## PARTS OF THE EXERCISE
(1) Answer each question from the Powell and Pressburger article.
(a) Which film won the Best Film award in the London Film Festival's official competition?
(b) Where was Emeric Pressburger from, and what did he flee?
(c) Which film does Thelma Schoonmaker name as the one she'd like to restore next?
(2) Carry on the Powell and Pressburger article from the point where it stops.

** Start of READING PASSAGE **

Did You See This?

Love Wins

Michael Powell and Emeric Pressburger

The London Film Festival wrapped this past weekend with the announcement that Ryusuke Hamaguchi’s Evil Does Not Exist had won the Best Film award in the official competition. The British Film Institute then immediately segued into Cinema Unbound: The Creative Worlds of Powell and Pressburger, a series of screenings and talks taking place all across the UK through the end of the year and taking us straight to the first of this week’s highlights.

  • Michael Powell, a British filmmaker through and through, and Emeric Pressburger, a Hungarian Jew who fled the Nazis, made films together that blended “stiff-upper-lipped Englishness, Albion mysticism, and mittel-European sophistication,” writes the Guardian’s Xan Brooks. “I have loved these dramas for years, sometimes in spite of their old-school politics and, more recently, precisely because of them.” Writing for the BFI, Philip Concannon delves into the restoration of Peeping Tom (1960), the film Powell made three years after parting ways with Pressburger. At Little White Lies, Lillian Crawford asks Thelma Schoonmaker, Powell’s widow, which film she’d like to restore next. Gone to Earth (1950) is her answer, “but there’s all kinds of problems with that. Selznick cut into the original version so we’re missing frames and things, so that’s going to be a really hard one. But it’s beautiful.”

** End of READING PASSAGE **
** Start of RECORDS SHOWN **

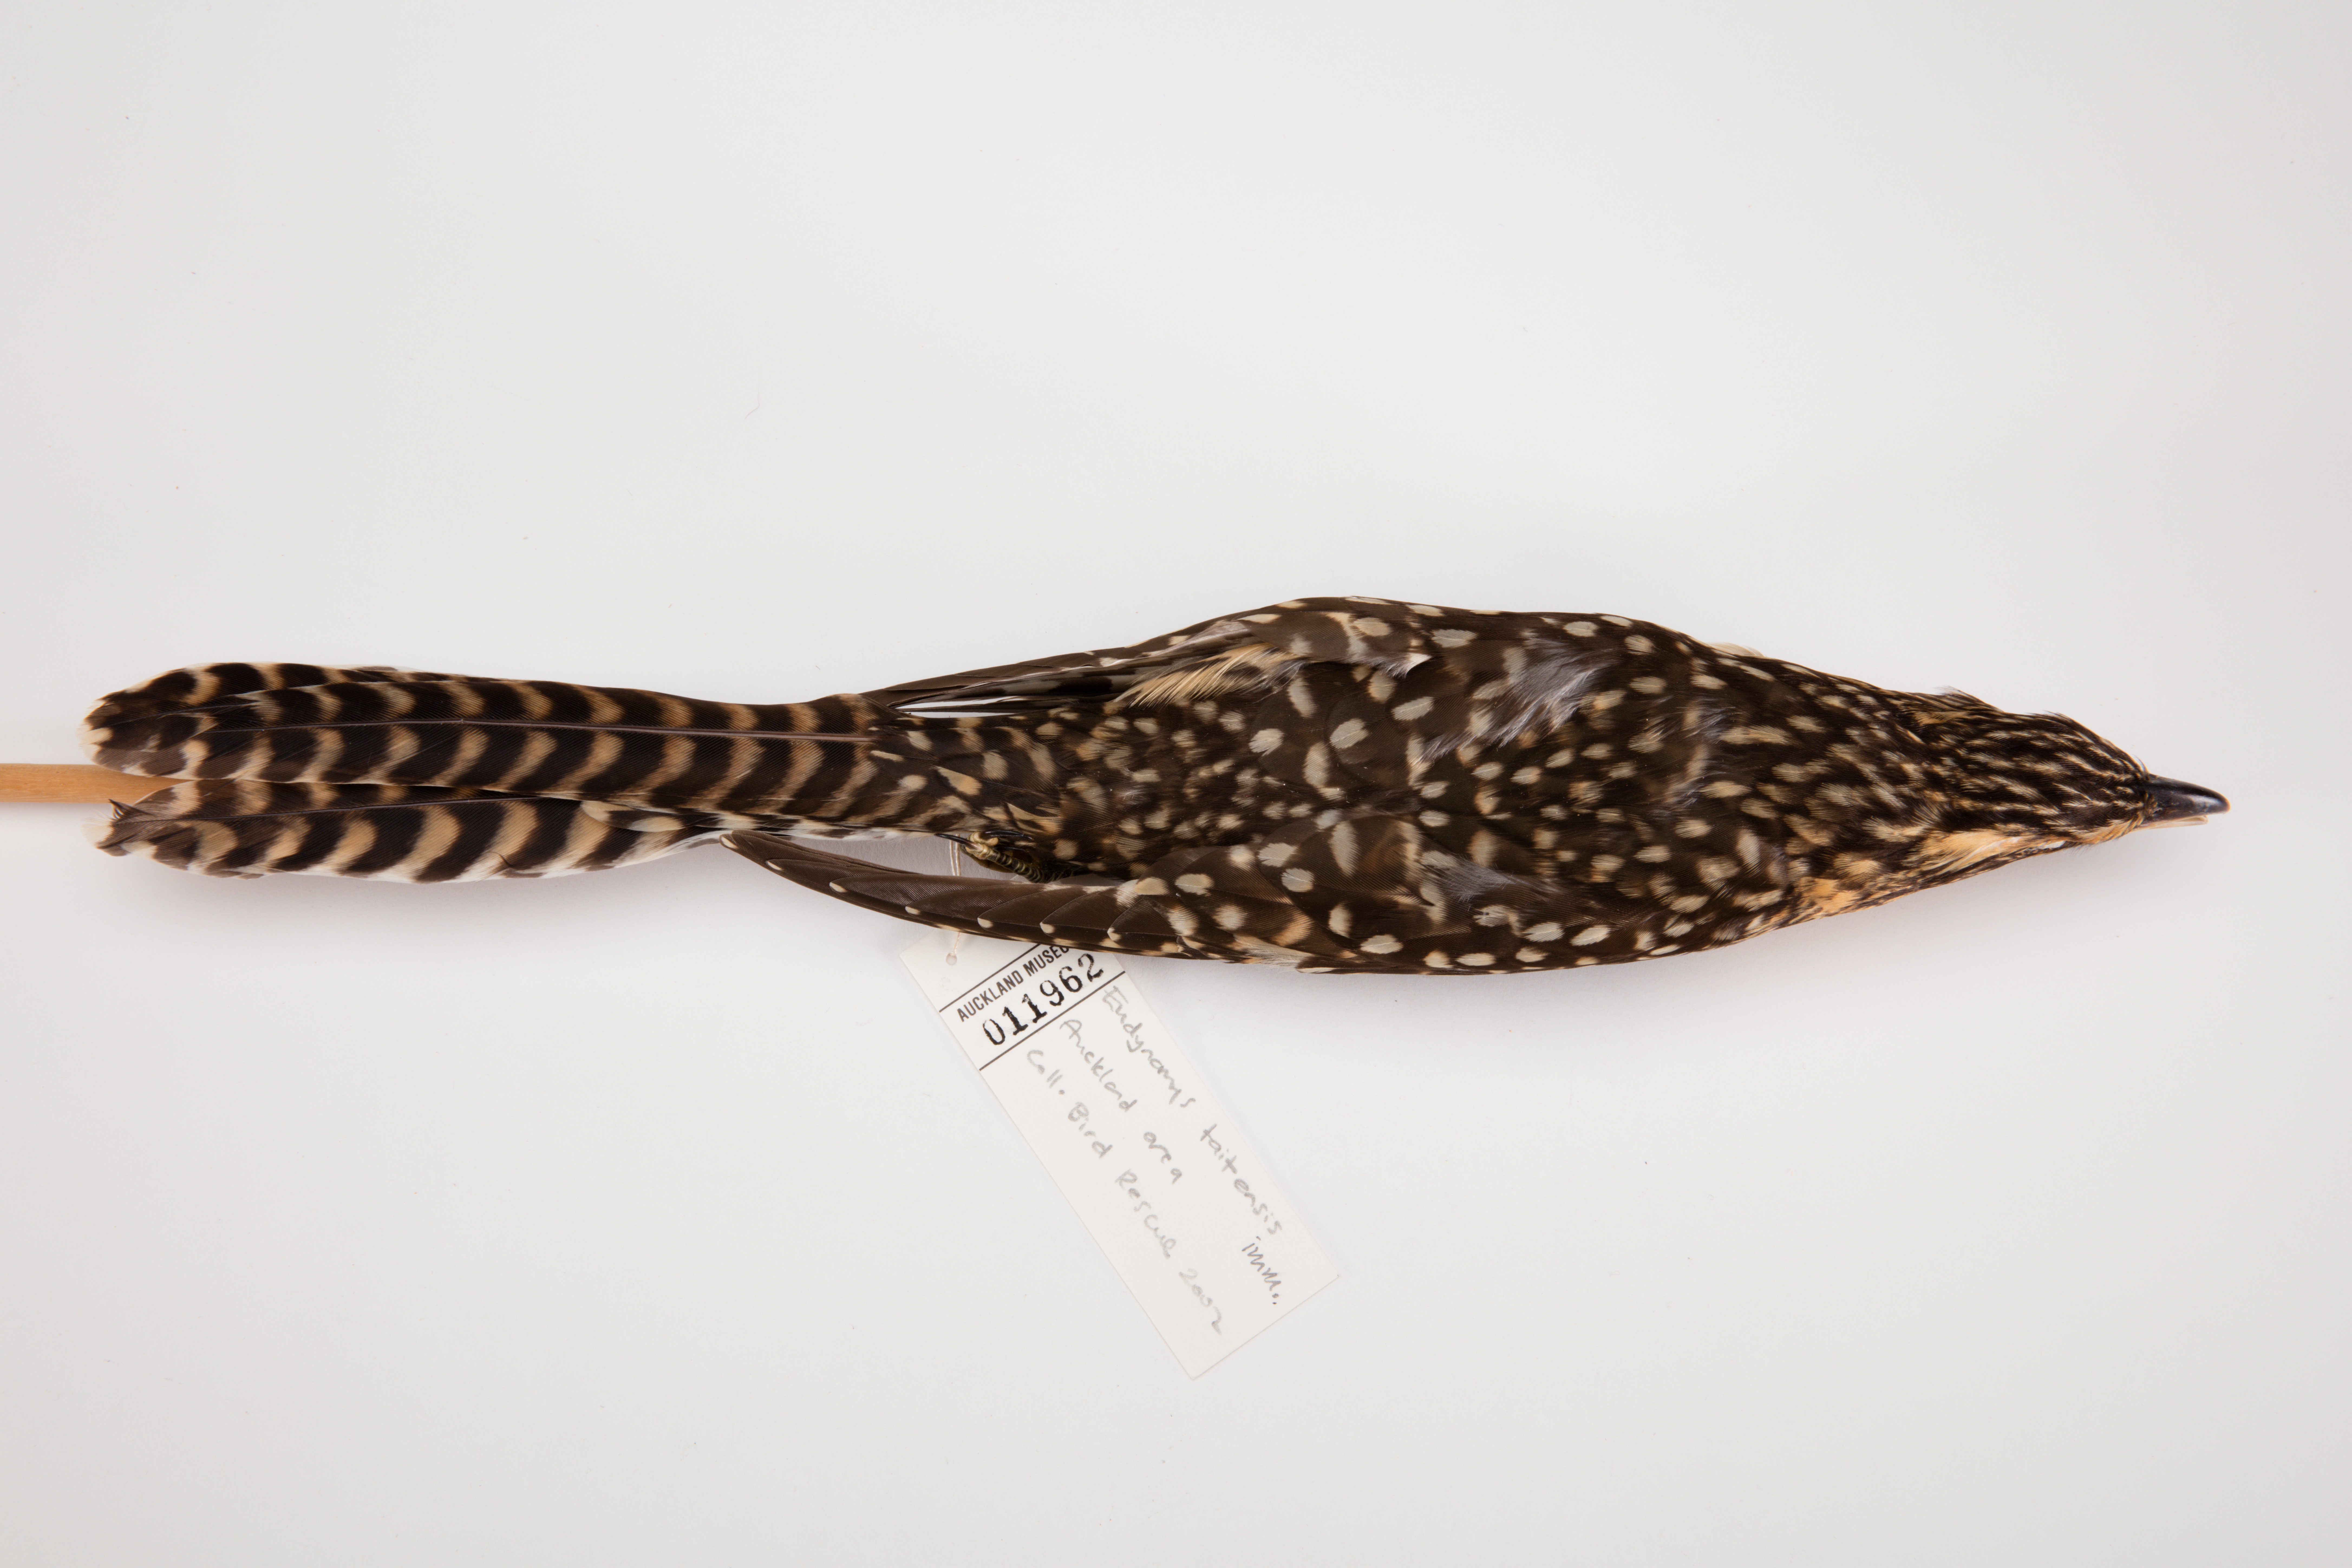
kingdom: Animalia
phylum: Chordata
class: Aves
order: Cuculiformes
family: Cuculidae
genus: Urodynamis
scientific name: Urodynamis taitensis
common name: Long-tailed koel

** End of RECORDS SHOWN **

## TASK RESPONSES
(1)
(a) Ryusuke Hamaguchi's Evil Does Not Exist.
(b) Hungary; he fled the Nazis.
(c) Gone to Earth (1950).

(2)
  • Schoonmaker has been editing Martin Scorsese’s films since 1980’s Raging Bull, and their latest collaboration, Killers of the Flower Moon, opens this weekend. As Angela Aleiss points out in the Hollywood Reporter, the story the film relates was first told on-screen in Tragedies of the Osage Hills (1926), which opened in Oklahoma “just four months after the arrests of William King Hale, Ernest Burkhart, and John Ramsey—played by Robert De Niro, Leonardo DiCaprio, and Tay Mitchell, respectively, in Scorsese’s film—for the horrifying murders of several dozen or more Osage Indians over their oil headrights.” Tragedies is “one of the thousands of silent features shot on nitrate stock that did not survive,” and while producer James Young Deer was hailed as “Hollywood’s first Native American filmmaker,” his true identity, like his roller-coaster career, was a bit of a muddle.

  • Revisiting Robert Bresson’s The Devil, Probably (1977) at Crooked Marquee, Sean Burns observes that “if you find your way onto Bresson’s frequency, his films can feel like they’ve transcended cinema’s inherent artifice and found a purer, more exaltedly spiritual mode of storytelling. There’s a reason Paul Schrader has made an entire career out of remaking Pickpocket and Diary of a Country Priest.” For the Smart Set, Greg Gerke writes about taking a while—several years, in fact—to tune into that frequency. “None of the theatrics of most films are available in Bresson,” he notes, “because in some ways Bresson’s characters, along with Dreyer’s and Cassavetes’s, are the most inscrutable in motion pictures—maybe since their creators are the best believers in suggestion.”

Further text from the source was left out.